Lines to return, exactly: from the line with "coaster: present [1005,759,1086,805]" to the line with "saucer: none [225,455,300,492]" in the entries below, both included.

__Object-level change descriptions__
=== Section Start ===
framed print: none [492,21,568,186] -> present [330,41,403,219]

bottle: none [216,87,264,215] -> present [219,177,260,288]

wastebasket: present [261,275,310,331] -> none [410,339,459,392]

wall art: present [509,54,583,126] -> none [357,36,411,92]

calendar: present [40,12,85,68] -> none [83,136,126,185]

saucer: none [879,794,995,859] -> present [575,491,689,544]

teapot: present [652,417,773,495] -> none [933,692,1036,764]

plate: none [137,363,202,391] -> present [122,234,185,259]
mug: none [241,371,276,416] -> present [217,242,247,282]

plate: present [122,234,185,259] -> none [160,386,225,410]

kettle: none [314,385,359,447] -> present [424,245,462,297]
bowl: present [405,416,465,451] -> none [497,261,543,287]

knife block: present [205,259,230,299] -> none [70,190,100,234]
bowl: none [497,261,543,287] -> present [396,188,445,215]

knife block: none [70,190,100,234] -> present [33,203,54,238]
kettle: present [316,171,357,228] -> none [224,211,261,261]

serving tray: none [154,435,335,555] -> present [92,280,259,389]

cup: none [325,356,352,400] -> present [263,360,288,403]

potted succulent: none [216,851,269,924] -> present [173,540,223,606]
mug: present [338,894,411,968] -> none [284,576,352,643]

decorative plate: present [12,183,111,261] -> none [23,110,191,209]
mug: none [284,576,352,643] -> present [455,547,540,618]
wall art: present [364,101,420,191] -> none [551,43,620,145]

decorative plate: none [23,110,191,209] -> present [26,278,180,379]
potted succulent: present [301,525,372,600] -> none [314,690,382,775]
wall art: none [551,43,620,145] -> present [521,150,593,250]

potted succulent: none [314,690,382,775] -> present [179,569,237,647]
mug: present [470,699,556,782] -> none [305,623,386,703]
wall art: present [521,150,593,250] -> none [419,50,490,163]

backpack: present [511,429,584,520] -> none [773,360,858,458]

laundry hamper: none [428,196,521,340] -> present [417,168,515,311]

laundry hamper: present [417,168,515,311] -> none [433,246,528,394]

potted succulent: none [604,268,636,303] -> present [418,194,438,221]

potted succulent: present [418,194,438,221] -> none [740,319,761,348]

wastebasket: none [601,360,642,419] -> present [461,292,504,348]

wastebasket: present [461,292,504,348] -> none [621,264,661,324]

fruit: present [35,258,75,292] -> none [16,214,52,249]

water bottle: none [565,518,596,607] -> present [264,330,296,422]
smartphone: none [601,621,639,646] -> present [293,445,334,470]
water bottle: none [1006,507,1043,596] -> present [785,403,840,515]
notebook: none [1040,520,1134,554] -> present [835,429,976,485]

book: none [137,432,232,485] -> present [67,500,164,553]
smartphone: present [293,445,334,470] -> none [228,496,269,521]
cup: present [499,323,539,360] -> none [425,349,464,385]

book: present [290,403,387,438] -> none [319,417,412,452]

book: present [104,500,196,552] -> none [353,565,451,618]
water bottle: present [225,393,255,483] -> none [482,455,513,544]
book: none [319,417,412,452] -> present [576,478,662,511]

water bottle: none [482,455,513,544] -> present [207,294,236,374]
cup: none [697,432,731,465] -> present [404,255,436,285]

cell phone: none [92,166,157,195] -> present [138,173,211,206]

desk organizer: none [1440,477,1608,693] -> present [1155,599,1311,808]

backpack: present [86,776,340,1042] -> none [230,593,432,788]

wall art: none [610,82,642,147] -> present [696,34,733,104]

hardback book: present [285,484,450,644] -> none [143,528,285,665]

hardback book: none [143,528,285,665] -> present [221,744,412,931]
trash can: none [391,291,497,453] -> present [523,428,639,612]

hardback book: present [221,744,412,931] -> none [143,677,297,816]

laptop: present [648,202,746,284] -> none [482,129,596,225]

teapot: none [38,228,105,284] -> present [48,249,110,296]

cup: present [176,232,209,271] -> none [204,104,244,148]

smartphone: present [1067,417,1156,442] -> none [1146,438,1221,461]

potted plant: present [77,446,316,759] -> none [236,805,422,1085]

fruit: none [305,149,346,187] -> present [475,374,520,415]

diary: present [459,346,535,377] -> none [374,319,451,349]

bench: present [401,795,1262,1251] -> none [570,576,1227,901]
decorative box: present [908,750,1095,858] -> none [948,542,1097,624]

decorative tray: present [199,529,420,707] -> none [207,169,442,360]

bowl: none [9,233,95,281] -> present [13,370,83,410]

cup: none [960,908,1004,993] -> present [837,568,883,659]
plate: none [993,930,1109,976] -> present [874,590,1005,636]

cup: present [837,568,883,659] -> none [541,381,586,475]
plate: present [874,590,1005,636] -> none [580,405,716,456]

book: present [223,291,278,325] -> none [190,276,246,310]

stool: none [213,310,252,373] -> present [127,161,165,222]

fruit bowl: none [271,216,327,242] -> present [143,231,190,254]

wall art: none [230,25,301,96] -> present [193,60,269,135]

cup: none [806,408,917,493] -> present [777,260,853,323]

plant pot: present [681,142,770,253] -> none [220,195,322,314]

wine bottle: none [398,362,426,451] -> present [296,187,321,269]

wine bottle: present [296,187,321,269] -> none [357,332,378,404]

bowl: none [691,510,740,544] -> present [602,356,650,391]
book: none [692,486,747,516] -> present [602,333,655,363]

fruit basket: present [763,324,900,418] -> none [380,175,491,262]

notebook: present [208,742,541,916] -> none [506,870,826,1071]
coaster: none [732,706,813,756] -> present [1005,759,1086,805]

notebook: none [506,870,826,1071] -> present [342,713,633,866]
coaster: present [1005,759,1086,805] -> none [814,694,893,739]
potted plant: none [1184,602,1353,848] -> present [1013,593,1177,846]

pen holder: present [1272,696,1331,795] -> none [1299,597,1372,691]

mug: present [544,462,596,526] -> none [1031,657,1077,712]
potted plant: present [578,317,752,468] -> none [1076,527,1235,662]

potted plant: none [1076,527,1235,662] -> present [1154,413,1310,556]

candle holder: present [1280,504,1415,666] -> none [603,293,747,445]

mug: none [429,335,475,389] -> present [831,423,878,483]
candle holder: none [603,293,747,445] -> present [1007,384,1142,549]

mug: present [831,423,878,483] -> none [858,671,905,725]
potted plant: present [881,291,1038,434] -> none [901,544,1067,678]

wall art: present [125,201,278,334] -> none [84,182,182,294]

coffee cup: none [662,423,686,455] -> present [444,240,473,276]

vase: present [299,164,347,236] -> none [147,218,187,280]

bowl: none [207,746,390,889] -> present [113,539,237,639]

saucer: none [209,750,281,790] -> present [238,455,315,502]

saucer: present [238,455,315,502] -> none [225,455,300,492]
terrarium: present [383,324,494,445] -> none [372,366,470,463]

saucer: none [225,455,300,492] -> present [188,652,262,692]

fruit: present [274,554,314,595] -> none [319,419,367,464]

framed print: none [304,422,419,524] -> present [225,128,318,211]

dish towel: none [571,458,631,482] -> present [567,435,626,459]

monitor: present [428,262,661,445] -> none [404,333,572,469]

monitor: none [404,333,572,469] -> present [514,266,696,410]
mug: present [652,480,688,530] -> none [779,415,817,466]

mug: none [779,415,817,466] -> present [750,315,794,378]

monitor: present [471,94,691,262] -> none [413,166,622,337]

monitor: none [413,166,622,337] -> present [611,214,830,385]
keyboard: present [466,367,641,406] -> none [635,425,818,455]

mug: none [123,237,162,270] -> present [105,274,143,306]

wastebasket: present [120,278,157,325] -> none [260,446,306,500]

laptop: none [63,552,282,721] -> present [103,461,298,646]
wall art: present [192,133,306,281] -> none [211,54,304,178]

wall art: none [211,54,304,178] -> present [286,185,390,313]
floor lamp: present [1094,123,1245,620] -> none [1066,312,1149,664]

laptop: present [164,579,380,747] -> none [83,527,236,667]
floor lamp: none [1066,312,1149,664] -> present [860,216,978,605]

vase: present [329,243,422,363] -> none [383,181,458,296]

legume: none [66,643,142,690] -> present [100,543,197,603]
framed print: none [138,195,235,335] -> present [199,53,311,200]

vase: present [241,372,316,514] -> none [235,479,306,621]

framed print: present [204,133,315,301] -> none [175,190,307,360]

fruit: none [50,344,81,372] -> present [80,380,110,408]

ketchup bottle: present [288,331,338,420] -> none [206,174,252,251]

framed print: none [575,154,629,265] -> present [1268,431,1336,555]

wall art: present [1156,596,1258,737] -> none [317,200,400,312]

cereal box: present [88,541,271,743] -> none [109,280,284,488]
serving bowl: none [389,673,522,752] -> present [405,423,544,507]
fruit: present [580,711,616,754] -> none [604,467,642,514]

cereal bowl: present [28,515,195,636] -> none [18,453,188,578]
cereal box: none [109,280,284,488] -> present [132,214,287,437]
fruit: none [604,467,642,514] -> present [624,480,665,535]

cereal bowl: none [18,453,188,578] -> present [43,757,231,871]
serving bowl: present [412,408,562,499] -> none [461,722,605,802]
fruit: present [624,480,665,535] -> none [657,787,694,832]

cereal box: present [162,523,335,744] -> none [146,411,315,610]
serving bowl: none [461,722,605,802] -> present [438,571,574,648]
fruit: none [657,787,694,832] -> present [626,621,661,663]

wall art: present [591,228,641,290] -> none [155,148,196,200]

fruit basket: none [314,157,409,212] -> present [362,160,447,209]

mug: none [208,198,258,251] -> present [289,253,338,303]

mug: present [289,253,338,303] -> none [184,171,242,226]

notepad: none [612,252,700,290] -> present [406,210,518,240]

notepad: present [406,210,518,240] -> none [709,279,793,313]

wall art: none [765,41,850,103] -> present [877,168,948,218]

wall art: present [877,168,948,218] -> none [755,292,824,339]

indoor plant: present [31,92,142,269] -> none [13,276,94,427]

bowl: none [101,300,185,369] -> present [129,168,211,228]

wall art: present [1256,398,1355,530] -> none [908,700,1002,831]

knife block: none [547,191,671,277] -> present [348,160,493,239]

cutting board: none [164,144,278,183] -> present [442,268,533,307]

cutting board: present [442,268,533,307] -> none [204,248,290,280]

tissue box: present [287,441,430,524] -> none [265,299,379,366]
=== Section End ===
__Finished task__
coaster: present [1005,759,1086,805] -> none [814,694,893,739]
potted plant: none [1184,602,1353,848] -> present [1013,593,1177,846]

pen holder: present [1272,696,1331,795] -> none [1299,597,1372,691]

mug: present [544,462,596,526] -> none [1031,657,1077,712]
potted plant: present [578,317,752,468] -> none [1076,527,1235,662]

potted plant: none [1076,527,1235,662] -> present [1154,413,1310,556]

candle holder: present [1280,504,1415,666] -> none [603,293,747,445]

mug: none [429,335,475,389] -> present [831,423,878,483]
candle holder: none [603,293,747,445] -> present [1007,384,1142,549]

mug: present [831,423,878,483] -> none [858,671,905,725]
potted plant: present [881,291,1038,434] -> none [901,544,1067,678]

wall art: present [125,201,278,334] -> none [84,182,182,294]

coffee cup: none [662,423,686,455] -> present [444,240,473,276]

vase: present [299,164,347,236] -> none [147,218,187,280]

bowl: none [207,746,390,889] -> present [113,539,237,639]

saucer: none [209,750,281,790] -> present [238,455,315,502]

saucer: present [238,455,315,502] -> none [225,455,300,492]
terrarium: present [383,324,494,445] -> none [372,366,470,463]

saucer: none [225,455,300,492] -> present [188,652,262,692]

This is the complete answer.